[WHAT YOU NEED TO DO] Write out only the final part of the records below. It begins with the line that contains "index tip: (89, 233)" and ends with the last line.

[THE RECORDS]
▬▬▬▬▬▬▬▬▬▬

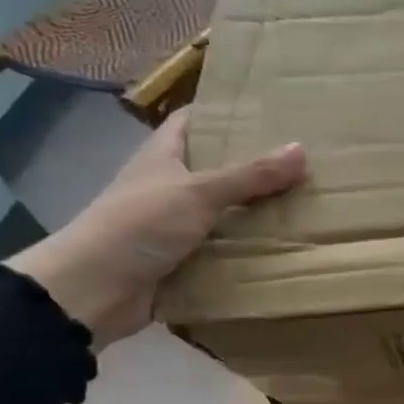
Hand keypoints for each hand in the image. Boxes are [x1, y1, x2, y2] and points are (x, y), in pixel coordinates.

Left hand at [5, 109, 305, 349]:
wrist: (94, 290)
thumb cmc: (139, 226)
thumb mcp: (198, 193)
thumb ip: (251, 175)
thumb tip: (302, 149)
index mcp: (164, 156)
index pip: (196, 121)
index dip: (228, 113)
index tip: (272, 113)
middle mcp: (171, 186)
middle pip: (219, 167)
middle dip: (258, 166)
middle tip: (307, 162)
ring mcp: (178, 224)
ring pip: (227, 211)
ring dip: (260, 211)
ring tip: (309, 203)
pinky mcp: (186, 259)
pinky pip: (226, 248)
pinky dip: (251, 249)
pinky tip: (287, 247)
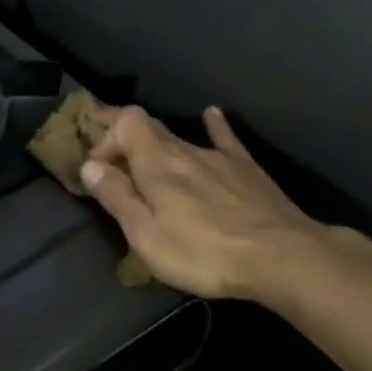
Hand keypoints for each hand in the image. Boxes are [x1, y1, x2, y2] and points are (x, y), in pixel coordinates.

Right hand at [79, 105, 326, 300]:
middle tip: (106, 150)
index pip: (125, 122)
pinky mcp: (246, 170)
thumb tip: (89, 165)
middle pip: (149, 126)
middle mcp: (185, 150)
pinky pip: (225, 139)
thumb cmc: (204, 252)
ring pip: (180, 137)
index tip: (95, 165)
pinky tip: (212, 114)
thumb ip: (117, 197)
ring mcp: (218, 157)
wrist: (282, 256)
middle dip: (123, 133)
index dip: (106, 134)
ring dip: (156, 142)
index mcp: (156, 163)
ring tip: (144, 153)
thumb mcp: (147, 235)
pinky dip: (214, 126)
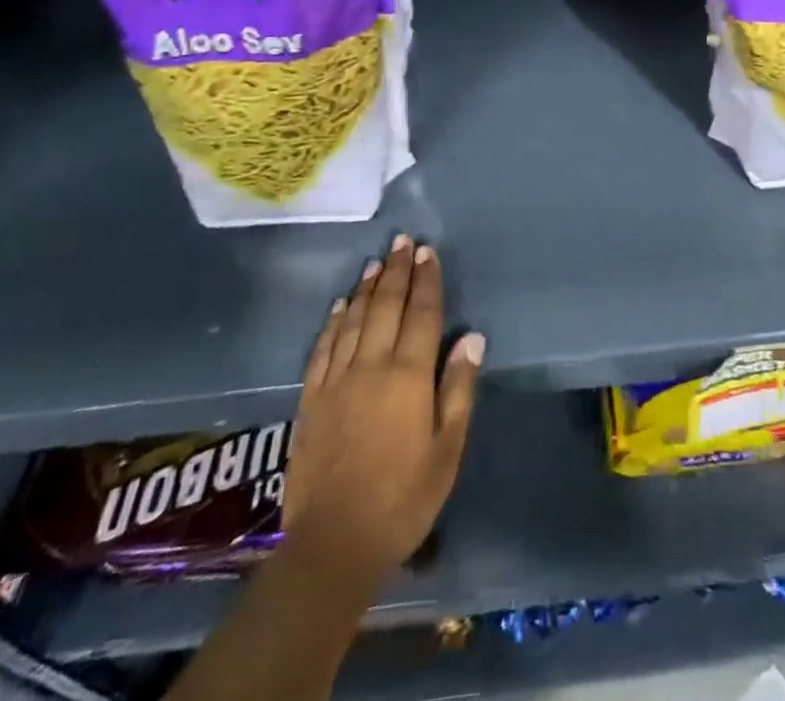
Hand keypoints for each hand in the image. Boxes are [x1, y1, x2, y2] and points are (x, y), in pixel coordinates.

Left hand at [283, 234, 484, 583]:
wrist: (333, 543)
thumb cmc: (403, 499)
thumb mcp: (447, 450)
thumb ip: (458, 389)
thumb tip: (473, 338)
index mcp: (408, 376)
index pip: (422, 314)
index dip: (427, 280)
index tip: (428, 252)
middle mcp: (371, 365)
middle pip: (386, 306)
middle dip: (396, 270)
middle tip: (403, 240)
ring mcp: (337, 379)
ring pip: (354, 319)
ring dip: (367, 287)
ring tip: (376, 260)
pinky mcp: (311, 398)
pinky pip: (323, 347)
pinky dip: (334, 321)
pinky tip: (340, 305)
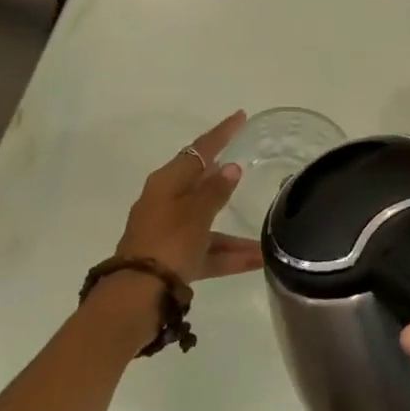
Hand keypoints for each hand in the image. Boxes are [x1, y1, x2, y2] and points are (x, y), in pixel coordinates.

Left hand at [114, 111, 263, 282]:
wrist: (139, 293)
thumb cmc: (168, 243)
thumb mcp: (195, 214)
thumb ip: (215, 191)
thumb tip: (230, 168)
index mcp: (166, 184)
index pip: (198, 151)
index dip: (220, 134)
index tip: (240, 117)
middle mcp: (167, 203)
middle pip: (202, 186)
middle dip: (227, 181)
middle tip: (251, 166)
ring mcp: (171, 233)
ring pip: (210, 224)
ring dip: (237, 233)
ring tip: (270, 237)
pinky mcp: (175, 259)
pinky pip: (209, 251)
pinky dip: (230, 255)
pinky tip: (259, 261)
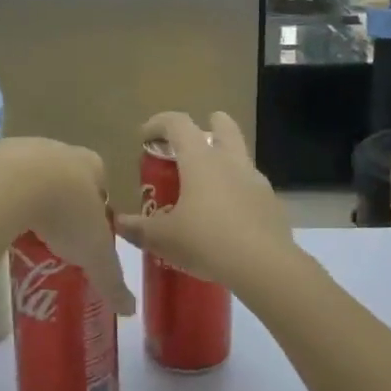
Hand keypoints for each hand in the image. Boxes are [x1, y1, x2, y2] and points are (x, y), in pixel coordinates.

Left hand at [0, 138, 134, 317]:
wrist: (6, 185)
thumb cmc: (64, 212)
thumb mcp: (94, 252)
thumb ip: (112, 279)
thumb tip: (129, 309)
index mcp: (89, 164)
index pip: (101, 181)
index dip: (97, 207)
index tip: (89, 233)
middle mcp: (57, 149)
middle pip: (64, 175)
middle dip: (61, 201)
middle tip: (54, 236)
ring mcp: (19, 148)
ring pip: (27, 175)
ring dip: (26, 197)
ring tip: (21, 232)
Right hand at [114, 112, 295, 293]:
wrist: (263, 266)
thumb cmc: (206, 241)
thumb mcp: (163, 239)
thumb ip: (138, 229)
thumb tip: (118, 223)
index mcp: (200, 160)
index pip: (178, 123)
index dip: (158, 123)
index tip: (145, 137)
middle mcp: (230, 161)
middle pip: (223, 126)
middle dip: (207, 126)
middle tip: (190, 145)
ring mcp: (255, 181)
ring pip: (240, 156)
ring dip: (223, 161)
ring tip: (205, 188)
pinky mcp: (271, 203)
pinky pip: (251, 187)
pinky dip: (237, 192)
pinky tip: (227, 218)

▬▬▬▬▬▬▬▬▬▬

[ANSWER]
index tip: (89, 233)
middle mcp: (57, 149)
middle pip: (64, 175)
middle dip: (61, 201)
middle tip: (54, 236)
ring mcp: (19, 148)
ring pip: (27, 175)
ring dip: (26, 197)
ring tip: (21, 232)
Right hand at [114, 112, 295, 293]:
wrist: (263, 266)
thumb cmc: (206, 241)
thumb mcp: (163, 239)
thumb ip: (138, 229)
thumb tip: (118, 223)
index mcp: (200, 160)
index pip: (178, 123)
index dip: (158, 123)
index tip: (145, 137)
middle mcp: (230, 161)
middle pip: (223, 126)
middle dip: (207, 126)
middle tip: (190, 145)
ring mcp: (255, 181)
ring pip: (240, 156)
ring dip: (223, 161)
ring tip: (205, 188)
pinky mcp: (271, 203)
pinky pip: (251, 187)
pinky dip: (237, 192)
pinky tip: (227, 218)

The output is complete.